"Dream, Dream, Dream! Conduct these dreams into thoughts, and then transform them into action."
- Dr. A. P. J. Abdul Kalam
7 May 2017
NASA scientists have come up with an inflatable greenhouse where astronauts can grow fresh food as well as produce oxygen.
Astronauts have successfully grown plants and vegetables aboard the International Space Station (ISS), but NASA has gone a step further and designed an inflatable, deployable greenhouse to support plant and crop production for nutrition, air revitalisation, water recycling and waste recycling, which will help pioneers working in deep space.
As plants use up carbon dioxide to provide food and oxygen, Ray Wheeler, lead scientist at the Kennedy Space Centre in Florida felt that the carbon dioxide exhaled by the astronauts can be introduced into the greenhouse, and the plants there can use it to generate oxygen through photosynthesis.
As far as the water cycle is concerned, water that is found at the lunar or Martian landing site is oxygenated, given nutrient salts, and it continuously flows across the root zone of the plants and returned to the storage system.

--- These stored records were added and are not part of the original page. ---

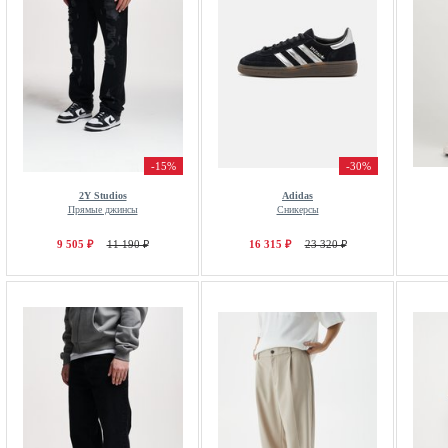
-15%
-30%
2Y Studios
Adidas
Прямые джинсы
Сникерсы
9 505 ₽
11 190 ₽
16 315 ₽
23 320 ₽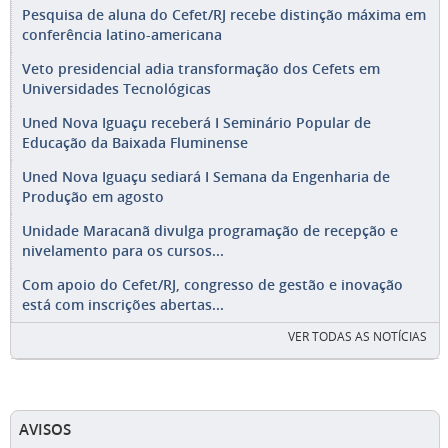
Pesquisa de aluna do Cefet/RJ recebe distinção máxima em
conferência latino-americana
Veto presidencial adia transformação dos Cefets em
Universidades Tecnológicas
Uned Nova Iguaçu receberá I Seminário Popular de
Educação da Baixada Fluminense
Uned Nova Iguaçu sediará I Semana da Engenharia de
Produção em agosto
Unidade Maracanã divulga programação de recepção e
nivelamento para os cursos...
Com apoio do Cefet/RJ, congresso de gestão e inovação
está com inscrições abertas...
VER TODAS AS NOTÍCIAS
AVISOS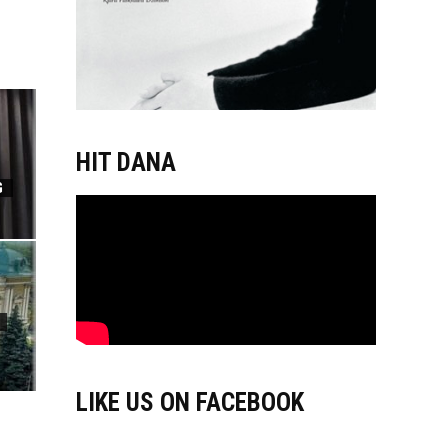
HIT DANA
G
LIKE US ON FACEBOOK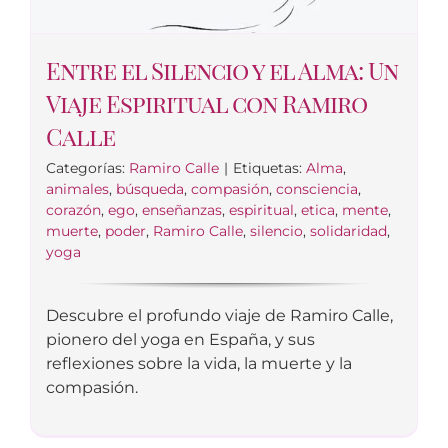
Entre el Silencio y el Alma: Un
Viaje Espiritual con Ramiro
Calle
Categorías:
Ramiro Calle
|
Etiquetas:
Alma
,
animales
,
búsqueda
,
compasión
,
consciencia
,
corazón
,
ego
,
enseñanzas
,
espiritual
,
etica
,
mente
,
muerte
,
poder
,
Ramiro Calle
,
silencio
,
solidaridad
,
yoga
Descubre el profundo viaje de Ramiro Calle,
pionero del yoga en España, y sus
reflexiones sobre la vida, la muerte y la
compasión.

Tests are also being conducted at the Prototype Lunar Greenhouse at the University of Arizona in the US to determine what plants, seeds or other materials should be taken along to make the system work on the Moon or Mars. It is very important to learn what to take and what to gather for living on distant locations.
Sadler Machine Company, one of the project partners is developing the prototypes which are cylindrical, 18 feet long and more than 8 feet in diameter. The greenhouse units would likely be buried under surface soil or regolith in order to protect it from radiation in space. Therefore, according to NASA, it will require specialised lighting.